Have you ever wondered if these products are safe for your pet?  I do, it is a pesticide so I thought I would do some research on what exactly these products do and are they actually safe.

You can find many brands of flea and tick products at supermarkets, pet supply stores, online retailers, and through your veterinarian. Before you use any of these products on your pets, it is critical to read their labels and consult with your veterinarian. They may contain ingredients that could harm pets and people.

At least 1,600 pet deaths related to spot on treatments with pyrethroids were reported to the EPA over the last five years, according to an analysis of EPA pesticide incident exposure data by the center. The EPA assigns risk levels to all pesticides for their potential dangers to humans and some flea and tick products contain chemicals, specifically permethrins, that are "likely to be carcinogenic to humans."

The center reported that pyrethroid spot-ons also account "for more than half of 'major' pesticide pet reactions reported to EPA over the last five years—that is, those incidents involving serious medical reactions such as brain damage, heart attacks, and violent seizures. In contrast, non-pyrethroid spot on treatments accounted for only about 6 percent of all major incidents."

The Center For Public Integrity's study said pyrethroid-based flea and tick treatments are approved for sale by the EPA, and they are readily available in powders, shampoos, dips, sprays, and other forms, "but they are also linked to thousands of reported pet poisonings, and they have stirred the ire of pet owners, the concern of veterinarians, and the attention of regulatory agencies."

So now that you know the risks you are probably wondering what can I do? What should I look for on the ingredient list?  The following is what you should look for when purchasing this type of product:

Besides pyrethroid-based products, ingredients to be wary of are organophosphate insecticides (OPs) and carbamates, both of which are found in various flea and tick products. The only OP currently found in flea and tick products in the U.S. is tetrachlorvinphos. This chemical is classified by the EPA as being "likely to be carcinogenic to humans." There are questions about the effects of long-term, cumulative exposures as well as combined exposures from the use of other products containing OPs and carbamates. Permethrin is another chemical that the EPA has classified as "likely to be carcinogenic to humans" if ingested orally.

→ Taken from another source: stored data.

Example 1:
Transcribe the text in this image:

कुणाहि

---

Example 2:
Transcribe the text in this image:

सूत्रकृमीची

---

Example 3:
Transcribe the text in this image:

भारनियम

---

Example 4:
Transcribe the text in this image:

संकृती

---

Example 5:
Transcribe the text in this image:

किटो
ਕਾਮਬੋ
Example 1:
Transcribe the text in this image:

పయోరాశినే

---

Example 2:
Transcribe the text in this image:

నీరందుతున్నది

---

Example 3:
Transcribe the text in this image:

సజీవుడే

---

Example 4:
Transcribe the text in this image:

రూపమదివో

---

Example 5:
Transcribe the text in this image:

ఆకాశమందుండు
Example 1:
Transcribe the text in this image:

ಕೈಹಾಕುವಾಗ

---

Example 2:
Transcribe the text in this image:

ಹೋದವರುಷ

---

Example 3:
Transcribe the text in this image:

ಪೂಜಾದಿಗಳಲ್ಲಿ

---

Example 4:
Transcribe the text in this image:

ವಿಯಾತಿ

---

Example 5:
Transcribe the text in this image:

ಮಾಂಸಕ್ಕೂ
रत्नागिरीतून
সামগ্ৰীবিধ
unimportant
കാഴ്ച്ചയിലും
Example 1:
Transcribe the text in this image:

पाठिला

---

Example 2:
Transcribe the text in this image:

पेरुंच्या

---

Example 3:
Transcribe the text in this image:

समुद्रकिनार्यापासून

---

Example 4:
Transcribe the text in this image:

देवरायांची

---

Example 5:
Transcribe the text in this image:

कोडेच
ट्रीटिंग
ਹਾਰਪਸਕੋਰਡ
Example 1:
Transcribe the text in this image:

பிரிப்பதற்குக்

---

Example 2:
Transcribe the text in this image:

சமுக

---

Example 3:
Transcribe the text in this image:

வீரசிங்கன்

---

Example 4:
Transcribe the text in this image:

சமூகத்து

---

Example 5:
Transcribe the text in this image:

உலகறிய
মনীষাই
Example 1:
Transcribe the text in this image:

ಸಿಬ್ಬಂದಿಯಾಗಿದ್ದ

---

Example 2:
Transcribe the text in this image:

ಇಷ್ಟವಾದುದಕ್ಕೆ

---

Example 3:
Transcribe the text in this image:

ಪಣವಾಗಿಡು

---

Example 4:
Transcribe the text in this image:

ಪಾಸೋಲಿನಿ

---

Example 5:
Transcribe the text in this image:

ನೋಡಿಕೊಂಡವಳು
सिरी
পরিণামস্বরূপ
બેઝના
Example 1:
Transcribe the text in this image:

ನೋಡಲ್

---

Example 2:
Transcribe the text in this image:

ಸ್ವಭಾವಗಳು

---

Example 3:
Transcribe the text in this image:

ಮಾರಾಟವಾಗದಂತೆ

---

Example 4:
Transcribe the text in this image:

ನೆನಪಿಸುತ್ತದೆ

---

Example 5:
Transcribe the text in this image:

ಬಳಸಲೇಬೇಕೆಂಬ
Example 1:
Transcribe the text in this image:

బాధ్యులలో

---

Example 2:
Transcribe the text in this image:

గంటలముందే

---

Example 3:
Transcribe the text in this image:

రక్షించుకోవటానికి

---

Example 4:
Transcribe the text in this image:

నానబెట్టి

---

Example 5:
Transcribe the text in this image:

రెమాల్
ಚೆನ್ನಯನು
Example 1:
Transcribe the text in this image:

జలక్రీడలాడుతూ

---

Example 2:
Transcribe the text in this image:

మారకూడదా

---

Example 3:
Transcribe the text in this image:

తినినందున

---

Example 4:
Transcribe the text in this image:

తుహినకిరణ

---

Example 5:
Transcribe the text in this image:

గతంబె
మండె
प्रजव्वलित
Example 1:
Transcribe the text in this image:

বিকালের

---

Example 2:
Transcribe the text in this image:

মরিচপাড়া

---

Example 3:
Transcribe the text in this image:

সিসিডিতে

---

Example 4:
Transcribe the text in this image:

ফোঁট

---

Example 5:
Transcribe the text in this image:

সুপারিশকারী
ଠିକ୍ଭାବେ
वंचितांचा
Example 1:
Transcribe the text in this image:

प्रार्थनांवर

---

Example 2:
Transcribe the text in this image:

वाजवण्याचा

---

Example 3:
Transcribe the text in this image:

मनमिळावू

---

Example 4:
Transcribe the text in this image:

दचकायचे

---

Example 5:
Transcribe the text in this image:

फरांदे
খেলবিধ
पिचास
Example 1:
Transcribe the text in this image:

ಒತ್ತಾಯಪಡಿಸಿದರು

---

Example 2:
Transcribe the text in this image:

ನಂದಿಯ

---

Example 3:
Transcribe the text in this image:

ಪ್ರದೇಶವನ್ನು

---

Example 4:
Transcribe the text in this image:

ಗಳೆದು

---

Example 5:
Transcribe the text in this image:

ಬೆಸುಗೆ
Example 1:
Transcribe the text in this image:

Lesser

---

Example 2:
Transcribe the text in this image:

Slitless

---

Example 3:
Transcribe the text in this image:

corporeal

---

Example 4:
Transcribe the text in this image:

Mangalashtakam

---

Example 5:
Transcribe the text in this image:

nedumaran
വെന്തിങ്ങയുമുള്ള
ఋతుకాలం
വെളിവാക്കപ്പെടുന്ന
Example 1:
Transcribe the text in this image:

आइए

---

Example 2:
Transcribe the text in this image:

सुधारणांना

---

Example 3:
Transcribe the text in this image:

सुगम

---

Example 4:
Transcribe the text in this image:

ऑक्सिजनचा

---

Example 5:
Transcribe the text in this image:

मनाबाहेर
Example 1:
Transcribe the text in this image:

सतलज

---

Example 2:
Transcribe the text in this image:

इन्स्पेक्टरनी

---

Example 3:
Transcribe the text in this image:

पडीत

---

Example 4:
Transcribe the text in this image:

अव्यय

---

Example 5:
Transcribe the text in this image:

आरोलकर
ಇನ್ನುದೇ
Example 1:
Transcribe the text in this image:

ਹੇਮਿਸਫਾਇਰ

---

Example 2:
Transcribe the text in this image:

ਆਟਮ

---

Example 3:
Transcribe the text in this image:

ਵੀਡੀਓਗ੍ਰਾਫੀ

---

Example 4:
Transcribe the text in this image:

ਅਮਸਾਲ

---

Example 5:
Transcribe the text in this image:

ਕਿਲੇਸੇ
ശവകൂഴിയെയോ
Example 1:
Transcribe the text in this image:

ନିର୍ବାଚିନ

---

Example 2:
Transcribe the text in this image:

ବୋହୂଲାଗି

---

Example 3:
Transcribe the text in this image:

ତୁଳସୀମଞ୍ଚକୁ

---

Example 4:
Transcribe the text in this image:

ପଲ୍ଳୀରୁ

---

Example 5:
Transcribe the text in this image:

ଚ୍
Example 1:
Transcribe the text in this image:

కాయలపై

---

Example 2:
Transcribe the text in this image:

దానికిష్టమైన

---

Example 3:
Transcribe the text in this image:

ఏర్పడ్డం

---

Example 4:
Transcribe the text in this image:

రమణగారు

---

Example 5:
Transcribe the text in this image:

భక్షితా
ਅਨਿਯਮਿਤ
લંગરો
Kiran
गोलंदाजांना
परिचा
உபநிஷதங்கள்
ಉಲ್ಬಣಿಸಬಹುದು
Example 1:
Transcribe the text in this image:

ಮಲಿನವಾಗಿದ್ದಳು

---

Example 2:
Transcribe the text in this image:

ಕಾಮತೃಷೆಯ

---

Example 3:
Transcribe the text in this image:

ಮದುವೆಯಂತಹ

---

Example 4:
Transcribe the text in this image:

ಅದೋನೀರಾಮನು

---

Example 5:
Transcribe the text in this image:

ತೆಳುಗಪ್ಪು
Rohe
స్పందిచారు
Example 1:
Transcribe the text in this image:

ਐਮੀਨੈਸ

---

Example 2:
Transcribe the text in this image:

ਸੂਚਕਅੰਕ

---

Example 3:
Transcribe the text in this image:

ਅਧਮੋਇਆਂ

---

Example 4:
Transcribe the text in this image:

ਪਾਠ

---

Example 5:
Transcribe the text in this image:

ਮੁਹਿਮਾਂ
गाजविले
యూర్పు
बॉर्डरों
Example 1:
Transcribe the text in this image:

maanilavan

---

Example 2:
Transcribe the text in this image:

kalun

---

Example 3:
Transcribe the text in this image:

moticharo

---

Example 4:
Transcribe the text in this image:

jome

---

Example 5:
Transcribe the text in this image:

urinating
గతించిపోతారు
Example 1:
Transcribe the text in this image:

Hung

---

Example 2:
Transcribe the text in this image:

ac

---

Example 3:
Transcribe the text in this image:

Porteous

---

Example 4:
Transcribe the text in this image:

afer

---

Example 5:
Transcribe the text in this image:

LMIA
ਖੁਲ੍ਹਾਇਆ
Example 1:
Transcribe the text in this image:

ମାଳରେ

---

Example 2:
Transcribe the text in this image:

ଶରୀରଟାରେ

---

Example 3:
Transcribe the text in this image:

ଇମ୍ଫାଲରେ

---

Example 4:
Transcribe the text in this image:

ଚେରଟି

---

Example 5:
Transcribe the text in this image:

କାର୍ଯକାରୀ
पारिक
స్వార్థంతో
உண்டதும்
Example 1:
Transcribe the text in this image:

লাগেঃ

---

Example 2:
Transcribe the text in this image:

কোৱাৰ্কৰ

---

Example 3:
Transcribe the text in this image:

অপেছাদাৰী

If the ingredient list includes carbaryl or propoxur, the product contains a carbamate. According to the NRDC, the potential dangers posed by these products are greatest for children and pets. Propoxur is considered to be a "probable human carcinogen" by the EPA. As of September 2010, Carbaryl will no longer be permitted for use in new pet products. However, existing stock of flea/tick products containing carbaryl can still be sold. The HSUS recommends that pet products containing carbaryl should be disposed of and not used on pets.

Here is what you can do:
  • Start with chemical-free methods and use chemical treatments only when necessary.
  • Wash pet bedding (and your bedding, too, if your pet sleeps with you) in hot, soapy water.
  • Vacuum often to remove flea eggs, and replace the vacuum bag frequently.
  • Comb your pet daily with a fine-toothed flea comb. Dispose of any fleas you find.
  • If needed, try products made with essential oils of lemongrass, cedarwood, peppermint, rosemary or thyme.
  • If you are getting a new cat, keep it indoors so that fleas and ticks will not be a problem.
  • If non-chemical methods haven't worked, look for lower risk products. Check the label to make sure the product does not contain tetrachlorvinphos or propoxur or any of the other high risk chemicals. Make sure the product is suitable for your pet and follow the instructions carefully. The safest options, according to NRDC, are pill-based flea treatments.
Visit NRDC's http://www.greenpaws.org for a comprehensive list of brand-name products with their chemical ingredients and more information about health risks from pesticides.

I hope this helps in your decision on what to do for your pets.  Whatever you decide to do, make sure you are keeping everyone in your family safe including your furbabies !!!